Sebaliknya, ketika seseorang yang tidak memiliki kemampuan komunikasi
interpersonal maka tidak adanya kemampuan membuka diri, kurang memberikan
dukungan, dan memiliki perasaan negatif (Devito, 1997). Hal tersebut menjadikan
-
32
proses pengambilan keputusan tertunda, timbulnya masalah moral, pembentukan
kubu-kubu, kepercayaan merosot dan komunikasi berkurang (Pickering, 2001).

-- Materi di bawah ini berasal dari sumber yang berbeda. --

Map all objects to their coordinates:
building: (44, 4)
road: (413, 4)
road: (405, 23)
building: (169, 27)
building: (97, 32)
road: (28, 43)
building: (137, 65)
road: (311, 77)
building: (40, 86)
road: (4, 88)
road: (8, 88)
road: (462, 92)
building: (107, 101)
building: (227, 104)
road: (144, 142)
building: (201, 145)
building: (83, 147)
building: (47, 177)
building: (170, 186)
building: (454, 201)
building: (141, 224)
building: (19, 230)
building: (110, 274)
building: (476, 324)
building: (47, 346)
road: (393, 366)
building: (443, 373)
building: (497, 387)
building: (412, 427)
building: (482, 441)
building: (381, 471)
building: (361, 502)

Menurut Duck (dalam Rakhmat, 2012) pembentukan hubungan didapatkan
melalui perkenalan yaitu proses komunikasi dimana seseorang mengirimkan
pesan (secara sadar) atau menyampaikan informasi tentang struktur dan inti
kepribadiannya kepada pihak lainnya. Salah satu caranya dengan menggunakan
kemampuan komunikasi interpersonal yang dapat menumbuhkan pengetahuan
mengelola konflik interpersonal (Wiryanto, 2004). Hal tersebut didukung
berdasarkan hasil penelitian yang dilakukan oleh Hapsari dan Handayani (2013)

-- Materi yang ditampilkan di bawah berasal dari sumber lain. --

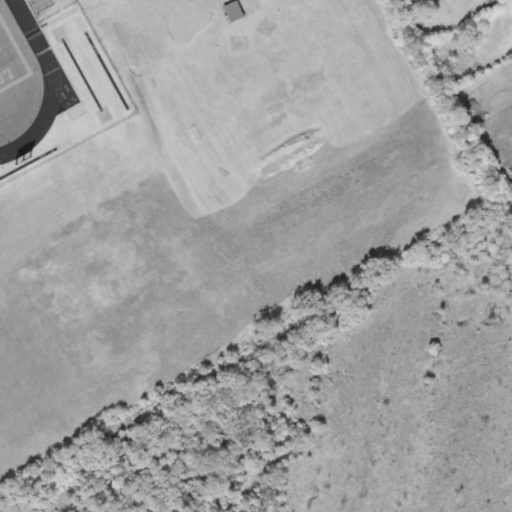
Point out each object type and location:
building: (502, 1)
building: (503, 1)
building: (38, 4)
building: (233, 10)
building: (233, 11)
track: (42, 53)
park: (9, 60)
track: (44, 116)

yaitu terdapat hubungan positif antara kemampuan komunikasi interpersonal
dengan kemampuan mengelola konflik interpersonal. Kontribusi tersebut
mengindikasikan bahwa kemampuan komunikasi interpersonal memiliki peranan
penting dalam membentuk kemampuan mengelola konflik interpersonal pada
mahasiswa.
D. Hipotesis
Berdasarkan uraian di atas, maka hipotesis yang diajukan dalam penelitian
ini yaitu terdapat hubungan positif antara kemampuan komunikasi interpersonal
dengan kemampuan mengelola konflik interpersonal pada mahasiswa yang tinggal
di asrama putra “X” Yogyakarta. Semakin tinggi kemampuan komunikasi
interpersonal maka semakin tinggi pula kemampuan mengelola konflik
interpersonal. Sebaliknya, semakin rendah kemampuan komunikasi interpersonal
maka semakin rendah pula kemampuan mengelola konflik interpersonal.